Alle 5 sveglia, colazione e partenza per ammirare la città Inca
illuminata dai primi raggi del sole.
Machu Picchu per tanti anni rimasta
nascosta finalmente davanti a me e ammirare l’altro spettacolo della natura dato
dall’imponenza del Monte che lo caratterizza; l’Huayna Picchu raggiunto in
circa un’ora seguendo un sentiero relativamente facile.

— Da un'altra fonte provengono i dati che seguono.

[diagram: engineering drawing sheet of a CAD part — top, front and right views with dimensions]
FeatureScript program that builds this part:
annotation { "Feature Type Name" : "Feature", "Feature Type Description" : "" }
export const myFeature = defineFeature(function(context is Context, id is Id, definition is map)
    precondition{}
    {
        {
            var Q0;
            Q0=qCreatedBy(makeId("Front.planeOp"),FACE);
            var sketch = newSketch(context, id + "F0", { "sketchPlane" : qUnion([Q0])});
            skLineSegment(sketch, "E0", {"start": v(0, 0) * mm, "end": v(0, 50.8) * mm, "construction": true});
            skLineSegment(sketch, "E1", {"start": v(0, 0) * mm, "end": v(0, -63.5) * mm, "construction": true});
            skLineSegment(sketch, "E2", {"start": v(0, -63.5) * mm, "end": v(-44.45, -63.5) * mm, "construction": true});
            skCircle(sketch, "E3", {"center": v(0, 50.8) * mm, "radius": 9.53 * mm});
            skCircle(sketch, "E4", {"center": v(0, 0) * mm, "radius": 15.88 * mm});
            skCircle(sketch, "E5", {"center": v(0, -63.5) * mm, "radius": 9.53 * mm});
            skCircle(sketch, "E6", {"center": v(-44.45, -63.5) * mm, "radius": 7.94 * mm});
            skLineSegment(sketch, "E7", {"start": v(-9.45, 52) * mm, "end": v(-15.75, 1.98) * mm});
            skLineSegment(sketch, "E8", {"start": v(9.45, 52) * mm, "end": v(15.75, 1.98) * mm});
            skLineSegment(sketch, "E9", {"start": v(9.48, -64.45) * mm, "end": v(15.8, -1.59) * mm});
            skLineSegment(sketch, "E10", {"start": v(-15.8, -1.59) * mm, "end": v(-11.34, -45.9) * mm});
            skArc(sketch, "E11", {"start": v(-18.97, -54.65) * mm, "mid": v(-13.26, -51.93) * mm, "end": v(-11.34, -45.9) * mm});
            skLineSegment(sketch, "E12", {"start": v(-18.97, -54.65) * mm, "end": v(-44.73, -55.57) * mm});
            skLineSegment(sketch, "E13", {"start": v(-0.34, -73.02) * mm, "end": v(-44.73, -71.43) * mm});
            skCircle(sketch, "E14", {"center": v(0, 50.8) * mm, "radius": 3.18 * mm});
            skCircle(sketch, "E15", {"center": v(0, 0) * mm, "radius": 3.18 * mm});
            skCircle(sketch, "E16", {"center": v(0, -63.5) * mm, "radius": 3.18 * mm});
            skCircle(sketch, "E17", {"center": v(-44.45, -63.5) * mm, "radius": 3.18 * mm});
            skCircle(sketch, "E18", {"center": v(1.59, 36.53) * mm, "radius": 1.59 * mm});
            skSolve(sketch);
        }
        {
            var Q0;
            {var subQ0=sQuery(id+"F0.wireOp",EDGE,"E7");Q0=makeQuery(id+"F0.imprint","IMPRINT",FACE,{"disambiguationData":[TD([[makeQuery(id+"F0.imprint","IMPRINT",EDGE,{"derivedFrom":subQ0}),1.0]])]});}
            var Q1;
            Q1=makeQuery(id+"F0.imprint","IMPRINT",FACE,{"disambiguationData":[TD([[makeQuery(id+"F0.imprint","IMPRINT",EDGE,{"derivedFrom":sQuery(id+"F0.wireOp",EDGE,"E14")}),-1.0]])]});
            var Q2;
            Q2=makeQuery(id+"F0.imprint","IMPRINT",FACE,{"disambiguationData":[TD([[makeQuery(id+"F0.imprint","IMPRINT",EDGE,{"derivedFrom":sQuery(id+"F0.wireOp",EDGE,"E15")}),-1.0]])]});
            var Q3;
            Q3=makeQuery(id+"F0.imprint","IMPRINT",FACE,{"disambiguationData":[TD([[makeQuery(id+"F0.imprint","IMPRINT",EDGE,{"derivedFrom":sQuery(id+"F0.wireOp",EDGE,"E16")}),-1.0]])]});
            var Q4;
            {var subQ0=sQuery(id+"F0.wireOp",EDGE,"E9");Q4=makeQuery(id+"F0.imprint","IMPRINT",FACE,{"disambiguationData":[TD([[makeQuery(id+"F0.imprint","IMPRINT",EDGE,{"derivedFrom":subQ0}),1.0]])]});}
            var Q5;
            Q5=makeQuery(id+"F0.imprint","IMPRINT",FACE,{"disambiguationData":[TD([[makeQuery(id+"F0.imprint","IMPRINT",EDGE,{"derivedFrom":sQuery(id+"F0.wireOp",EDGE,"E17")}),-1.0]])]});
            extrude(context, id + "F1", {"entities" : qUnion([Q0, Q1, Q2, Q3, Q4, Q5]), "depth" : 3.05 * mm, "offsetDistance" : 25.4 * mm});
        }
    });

Vero è, dai racconti dei numerosi
turisti e viaggiatori che arrivano da queste parti, che a colpire sono il sito archeologico nel suo insieme, i
terrazzamenti, la pietra intihuatana, i sistemi di drenaggio e l’ingegneria
idraulica, l’orientamento delle costruzioni con la loro logica e quel sistema
di comunicare dato dall’eco riprodotto da alcune rientranze costruite appositamente,
vere e proprie cabine telefoniche.
Ma i due scenari che porti via e ricorderai per sempre sono la vista dell’Huayana Picchu e quella opposta che osservi dalla sua sommità.
Due cartoline
superbe ed indimenticabili del Perù Classico, quello quechua.